The Muriel cigar has a great classy story behind it, which for a smoker like me, was a surprise. Smokers have become so accustomed to being the social outcasts of the twenty-first century that we have forgotten the days when cigars and cigarettes were the absolutely latest and sexiest fad around. The Muriel cigar story harks back to the time when a good quality cigar would set you back only ten cents and you were not thrown out the door and harshly condemned for lighting up!

A Muriel cigar is one of the better known and more affordable American cigars on offer today. It has an unusual tip and can be purchased in a range of flavors, such as chocolate and fruit flavors as well as the traditional tastes. It has been manufactured since the nineteenth century, originally by P. Lorrillard and Co. of New Jersey. It changed ownership when Consolidated Cigar bought it in 1959 and now belongs to Altadis USA.

The original adverts for the Muriel cigar show a mummy, daddy and baby cigar cavorting across the boxy black and white TV screens of the 1950s. These were the times of programs like The Ed Sullivan show and I love Lucy. There are a few websites that will give you access to old clips of the sexy Muriel cigar, singing and tap-dancing much as Gene Kelly and Fred Astaire did in their movies. These adverts gave rise to one of America’s first TV advertising icons and the dancing mummy cigar would sing “I’m today’s new Muriel, the fine cigars …”.

In the 1960s, keeping pace with the increasing sophistication of television media, Edie Adams, Miss Television 1950, took over as the face for Muriel cigars.
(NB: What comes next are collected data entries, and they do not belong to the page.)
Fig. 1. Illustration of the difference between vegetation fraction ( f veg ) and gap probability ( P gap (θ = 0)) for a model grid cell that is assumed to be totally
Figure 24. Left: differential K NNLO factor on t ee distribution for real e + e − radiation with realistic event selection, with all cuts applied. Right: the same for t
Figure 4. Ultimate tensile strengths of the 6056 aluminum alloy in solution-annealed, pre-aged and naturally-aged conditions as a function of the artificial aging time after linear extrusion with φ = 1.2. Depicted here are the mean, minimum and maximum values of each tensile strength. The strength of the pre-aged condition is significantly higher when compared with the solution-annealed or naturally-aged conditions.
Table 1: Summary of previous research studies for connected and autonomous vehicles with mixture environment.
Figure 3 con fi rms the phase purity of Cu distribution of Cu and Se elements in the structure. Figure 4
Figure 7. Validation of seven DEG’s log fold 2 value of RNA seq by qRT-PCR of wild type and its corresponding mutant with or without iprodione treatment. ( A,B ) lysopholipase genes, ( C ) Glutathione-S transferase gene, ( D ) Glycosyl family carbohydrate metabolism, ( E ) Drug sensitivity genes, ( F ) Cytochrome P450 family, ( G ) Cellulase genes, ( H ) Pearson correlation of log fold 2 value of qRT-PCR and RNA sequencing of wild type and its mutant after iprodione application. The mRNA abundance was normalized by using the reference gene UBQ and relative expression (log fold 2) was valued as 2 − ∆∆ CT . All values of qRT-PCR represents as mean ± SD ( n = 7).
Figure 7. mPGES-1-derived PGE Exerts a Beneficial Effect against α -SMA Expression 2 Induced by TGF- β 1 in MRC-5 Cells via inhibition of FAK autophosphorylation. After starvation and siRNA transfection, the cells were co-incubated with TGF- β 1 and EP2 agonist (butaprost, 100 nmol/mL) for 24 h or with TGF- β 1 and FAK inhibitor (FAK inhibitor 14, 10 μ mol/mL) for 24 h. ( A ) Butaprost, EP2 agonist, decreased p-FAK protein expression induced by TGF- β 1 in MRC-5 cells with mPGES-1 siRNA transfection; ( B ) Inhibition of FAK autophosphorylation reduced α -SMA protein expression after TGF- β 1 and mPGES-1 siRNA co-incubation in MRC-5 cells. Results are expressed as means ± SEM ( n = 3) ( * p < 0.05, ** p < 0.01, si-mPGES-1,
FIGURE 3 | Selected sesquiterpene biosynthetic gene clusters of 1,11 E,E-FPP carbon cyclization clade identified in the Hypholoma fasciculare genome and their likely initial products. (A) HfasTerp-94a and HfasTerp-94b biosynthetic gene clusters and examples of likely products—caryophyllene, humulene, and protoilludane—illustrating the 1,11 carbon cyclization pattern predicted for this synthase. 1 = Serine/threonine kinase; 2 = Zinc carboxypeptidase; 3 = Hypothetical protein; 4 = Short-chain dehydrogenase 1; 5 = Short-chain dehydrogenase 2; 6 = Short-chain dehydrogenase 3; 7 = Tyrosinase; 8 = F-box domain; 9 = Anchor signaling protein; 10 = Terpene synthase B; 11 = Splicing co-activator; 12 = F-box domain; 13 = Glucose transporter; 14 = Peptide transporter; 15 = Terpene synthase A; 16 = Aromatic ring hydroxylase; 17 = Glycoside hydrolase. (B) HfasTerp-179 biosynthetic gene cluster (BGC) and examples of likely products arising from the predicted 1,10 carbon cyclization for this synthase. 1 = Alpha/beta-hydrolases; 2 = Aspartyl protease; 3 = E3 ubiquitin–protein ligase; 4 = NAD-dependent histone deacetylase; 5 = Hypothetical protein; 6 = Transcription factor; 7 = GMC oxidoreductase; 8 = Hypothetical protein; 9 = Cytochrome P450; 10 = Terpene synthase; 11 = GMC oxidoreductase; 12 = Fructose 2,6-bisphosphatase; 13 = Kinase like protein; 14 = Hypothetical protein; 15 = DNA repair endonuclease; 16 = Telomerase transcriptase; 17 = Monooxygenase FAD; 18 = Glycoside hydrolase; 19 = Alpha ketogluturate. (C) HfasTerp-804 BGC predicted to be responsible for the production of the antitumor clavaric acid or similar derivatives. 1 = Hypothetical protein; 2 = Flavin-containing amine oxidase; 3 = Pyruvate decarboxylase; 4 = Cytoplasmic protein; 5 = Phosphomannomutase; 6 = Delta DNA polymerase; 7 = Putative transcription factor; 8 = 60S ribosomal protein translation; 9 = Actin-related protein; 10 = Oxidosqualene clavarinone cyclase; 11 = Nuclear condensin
With a provocative pout and a throaty voice that would have done Mae West proud, she would invite the viewer, “Hey big spender, spend a little dime on me”. Of course, as in the best traditions of advertising the double entendre was meant in a tongue-in-cheek kind of way.

Edie Adams was a very popular actress and singer in her day and the company sponsored a series which she hosted called “Here’s Edie” in the late 1960s. By the 1970s Susan Anton, a model, had taken over as the face of the Muriel cigar. However, Edie or Mrs Ernie Kovacs’ mystique was irreplaceable as she was so sexy she made even non-smokers want a cigar!